The leading role of allergists and clinical immunologists
in the fight against SARS CoV-2
There is no doubt that allergists and clinical immunologists should be
on the front line in the fight against SARS CoV-2, for different
reasons. First, the host immune response is the main mechanism to block
the viral infection and attenuate or prevent
symptoms6. Second, there is a wide consensus that the
progression of the disease to the most severe life-threatening forms is
associated with an intense inflammatory process and a cytokine
storm5. Third, beyond plasma-based therapy and
vaccines, several candidate drugs against SARS CoV-2 are part of the
current therapeutic armamentarium of the clinical immunologist and
require the expertise of our specialty7.
So far, 26 clinical trials explore the efficacy of Tocilizumab, an
anti-IL-6R (sIL-6R and mIL-6R) monoclonal approved for rheumatoid
arthritis, giant cell arteritis and the CAR-T induced Cytokine Release
Syndrome II-V. Some other monoclonal antibodies
targeting IL-1, IL-17A, growth factors, complement factors are listed in
Table I.
Beside monoclonal antibodies, several other immunosuppressants and
immunomodulators are under investigation. Interferon beta 1a – both
intravenously and in an inhaled formulation -, interferon alfa 2a and
peginterferon lamda 1A are object of 31 clinical studies. Immunoglobulin
and convalescent plasma-based therapy are investigated in 35 trials.
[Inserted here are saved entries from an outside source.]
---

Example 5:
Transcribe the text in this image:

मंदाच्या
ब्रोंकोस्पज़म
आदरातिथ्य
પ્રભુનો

Fifteen registered studiesV are evaluating the use of
systemic corticosteroids in COVID-19. Despite concern about possible
detrimental effects8,9, there is yet no evidence for
or against their use in COVID-19 patients. There is rational to
speculate that their safety and efficacy may be different in the early
viral phase compared to the late inflammatory phase. Conversely, there
is no evidence to withdraw an ongoing treatment with inhaled steroids in
subjects with asthma and rhinitis10,11.
Other non-steroid anti-inflammatory drugs and the effect of cytokine
filtration devices are also under investigation, particularly in
COVID-19 subjects with pneumonia and a severe inflammatory
disease7.
More studies on anti-TNF drugs have also been
recommended12. Among cell-based therapies, 24 studies
plan to investigate the immunomodulatory role of mesenchymal stem
cells7. In an in-silico molecular modelling screening
of 2000 FDA approved drugs for potential inhibitory effect on SARS CoV-2
main protease enzyme (Mpro), the top hits bound to the central site of
Mpro substrate-binding pocket include antiviral drugs such as Darunavir,
Nelfinavir and Saquinavir. Interestingly, the top hits bound to the
terminal site of Mpro substrate-binding pocket included Montelukast and
Fexofenadine13. Independently from the practical
impact of the above observation, this strategy appears promising in
repositioning available drugs , until novel targeted treatments for
COVID-19 are available.
However, despite this intense clinical research and 177 papers
(including 4 systematic reviews) on COVID-19 treatment listed by PubMed,
evidence available for safe and effective drugs has not progressed at
the same speed of the pandemic14. In fact, to our
knowledge only very few clinical trials have been published.
The randomized, open-label trial with Lopinavir/Ritonavir in 199
patients with severe COVID-19 failed to meet the primary end-point (time
to clinical improvement)15. However, 53 additional
studies are investigating the efficacy of Lopinavir/Ritonavir in various
severity stages of the diseaseV.
Following the more promising results of a cohort study of patients
treated with Redemsivir on a compassionate-use16, both
FDA and EMA have permitted the use of this drug in COVID-19. While a
randomized double-blind placebo-controlled trial could not confirm a
significant benefit of Redemsivir in a cohort of 236 patients –
possibly because of the failure to recruit its target of 453
patients17 -, Anthony Fauci anticipated that a larger
multi-center trial in over 1000 subjects showed a high significant
(<0.001) effect on the primary outcome of the study (i.e. time
to recovery, which was reduced from 15 to 11 days)VI.
Eleven more trials on Redemsivir are still ongoingV. A
few additional published studies with hydroxichloroquine vs best
supportive care, favipiravir vs umifenovir, and lopinavir/ritonavir vs
umifenovir are reported by Thorlund and co-workers18.